(Extracted records)
+ + +
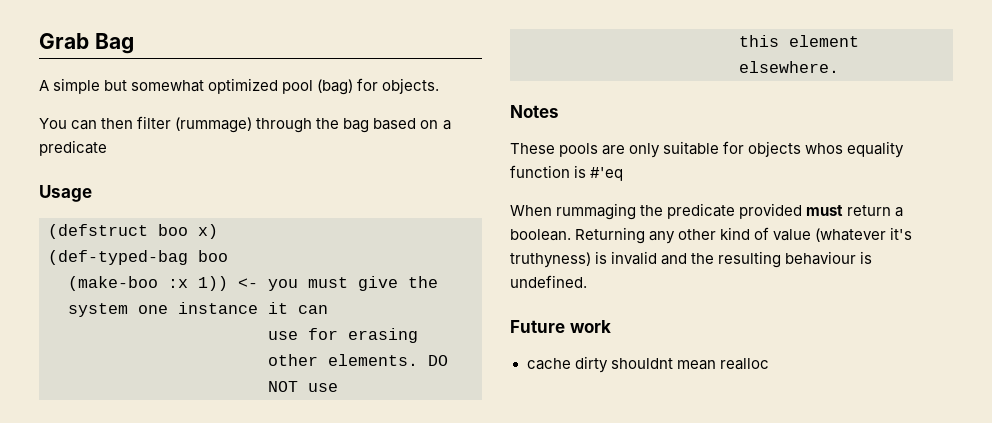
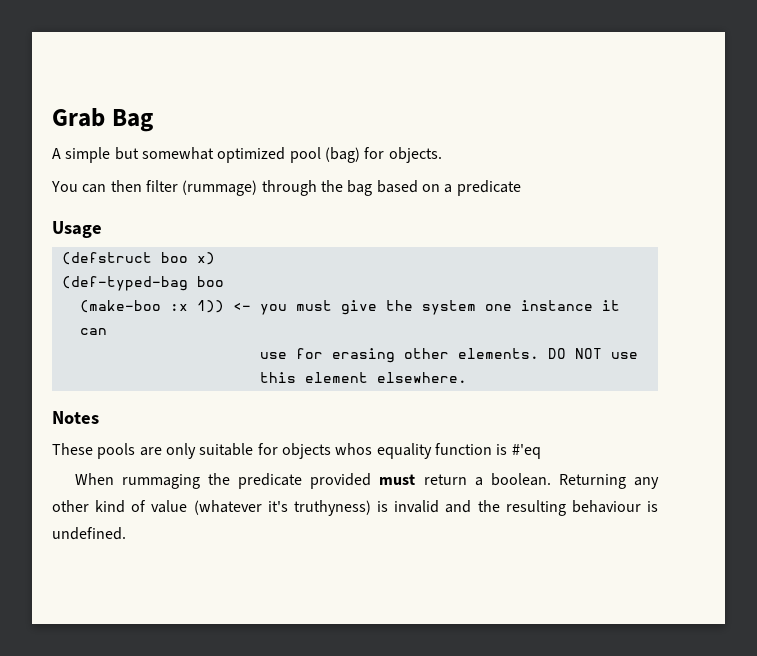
[510,320,611,333] [526,356,769,373] // Future work // cache dirty shouldnt mean realloc -> (126, 533) none

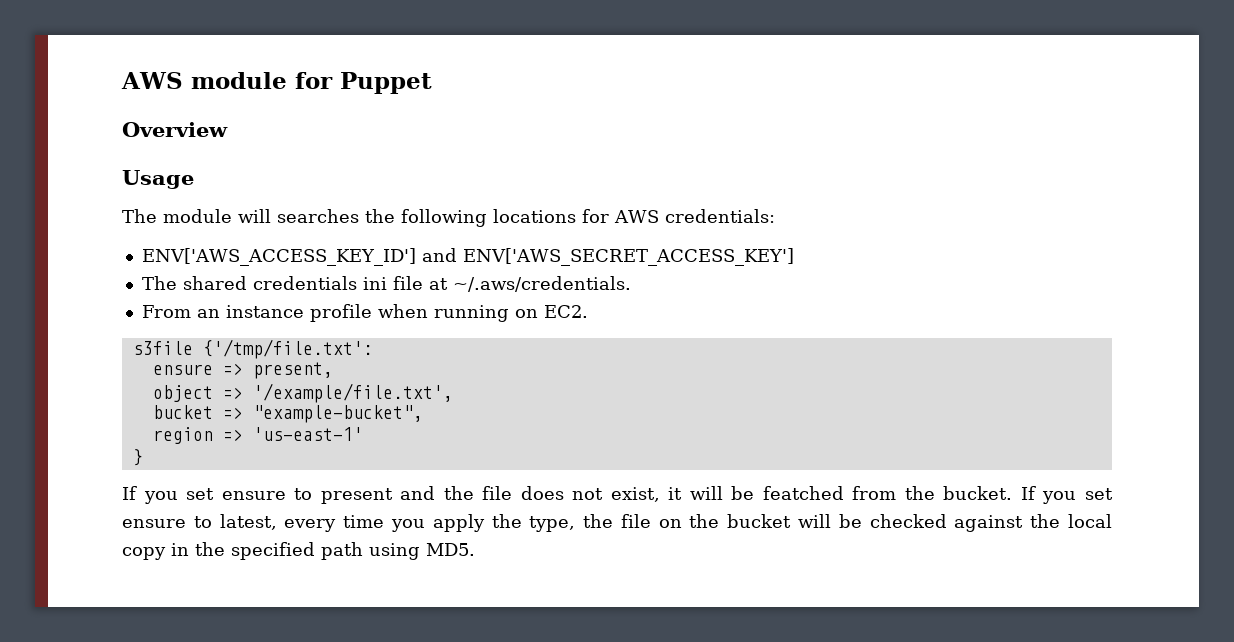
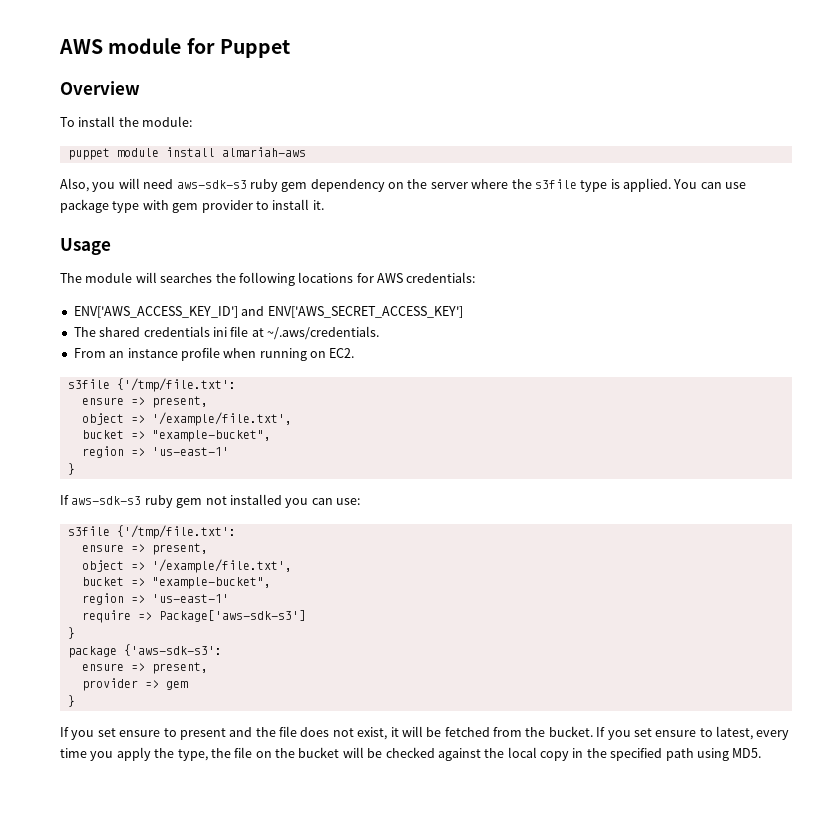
(228, 129) none -> [60,116,193,127] [67,147,306,160] [60,178,747,192] [60,199,324,213] // To install the module: // puppet module install almariah-aws // Also, you will need aws-sdk-s3 ruby gem dependency on the server where the s3file type is applied. You can use package type with gem provider to install it.
(143, 457) none -> [60,494,360,508] [67,525,236,539] [81,543,208,555] [81,559,292,573] [81,577,271,589] [81,593,229,605] [81,610,306,623] [67,627,75,639] [67,644,222,658] [81,662,208,674] [81,678,188,691] [67,695,75,707] // If aws-sdk-s3 ruby gem not installed you can use: // s3file {'/tmp/file.txt': // ensure => present, // object => '/example/file.txt', // bucket => "example-bucket", // region => 'us-east-1' // require => Package['aws-sdk-s3'] // } // package {'aws-sdk-s3': // ensure => present, // provider => gem // }
[762,486,844,500] featched -> [444,727,490,737] fetched

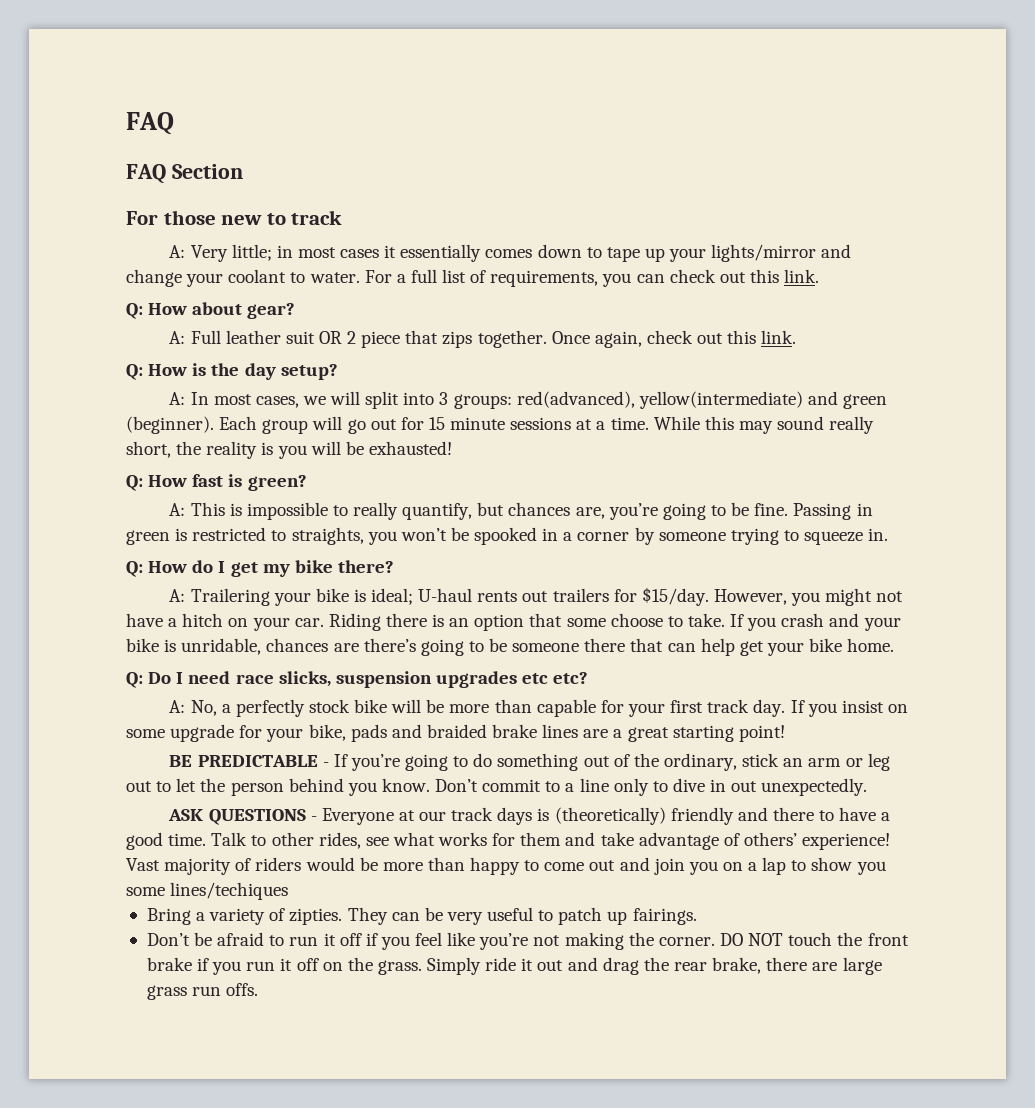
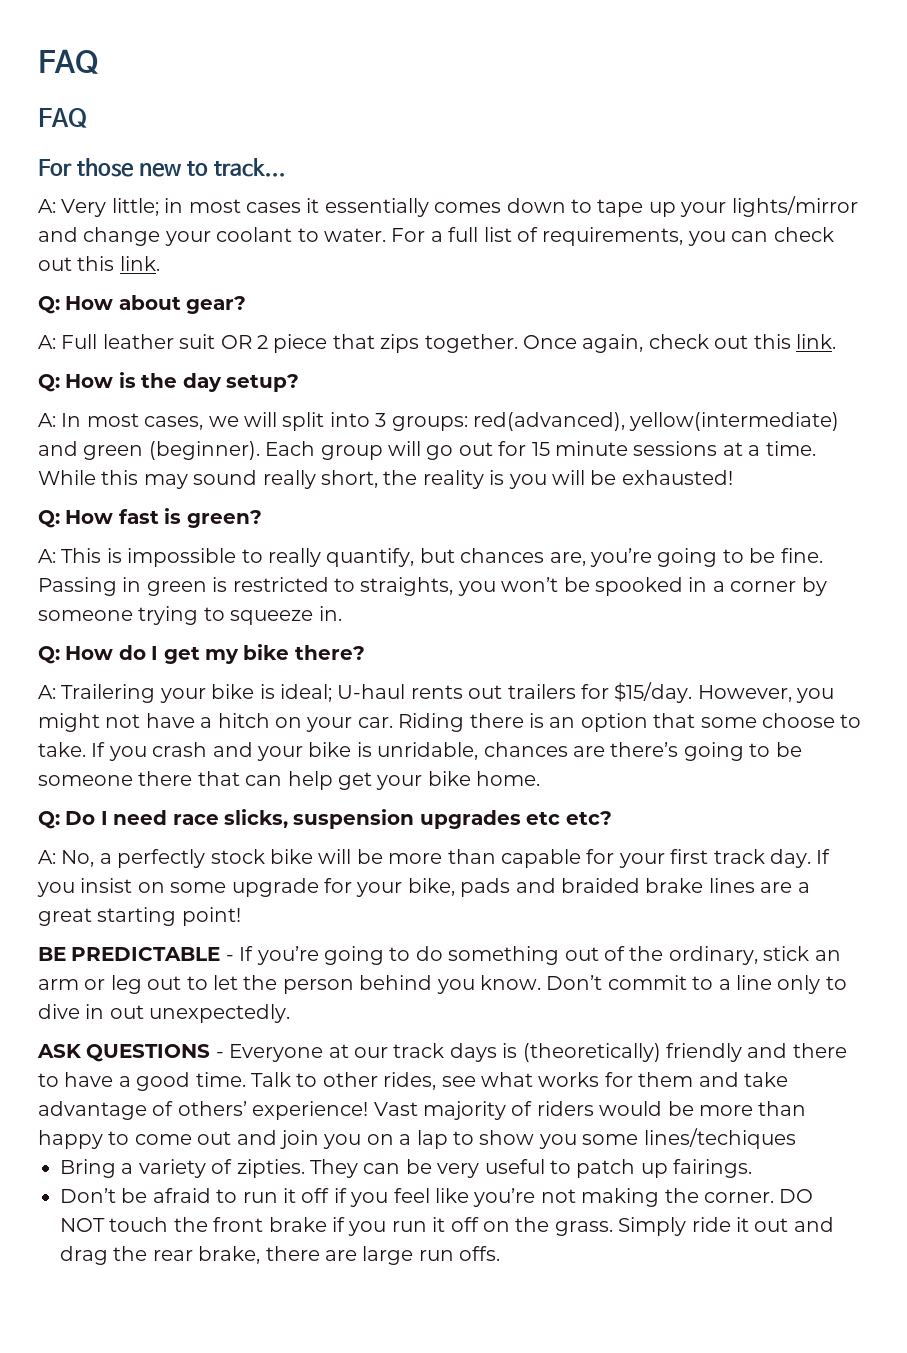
[171,164,243,179] Section -> (87, 118) none
[291,210,343,225] track -> [213,158,286,177] track...
[146,985,187,1000] grass -> (414, 1255) none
+ + +
Leave the pictures aside and print exactly, and only, the lines from the one with "(143, 457) none" through the end of the data, both included.

**EXERCISE ANSWER:**
(143, 457) none -> [60,494,360,508] [67,525,236,539] [81,543,208,555] [81,559,292,573] [81,577,271,589] [81,593,229,605] [81,610,306,623] [67,627,75,639] [67,644,222,658] [81,662,208,674] [81,678,188,691] [67,695,75,707] // If aws-sdk-s3 ruby gem not installed you can use: // s3file {'/tmp/file.txt': // ensure => present, // object => '/example/file.txt', // bucket => "example-bucket", // region => 'us-east-1' // require => Package['aws-sdk-s3'] // } // package {'aws-sdk-s3': // ensure => present, // provider => gem // }
[762,486,844,500] featched -> [444,727,490,737] fetched

[171,164,243,179] Section -> (87, 118) none
[291,210,343,225] track -> [213,158,286,177] track...
[146,985,187,1000] grass -> (414, 1255) none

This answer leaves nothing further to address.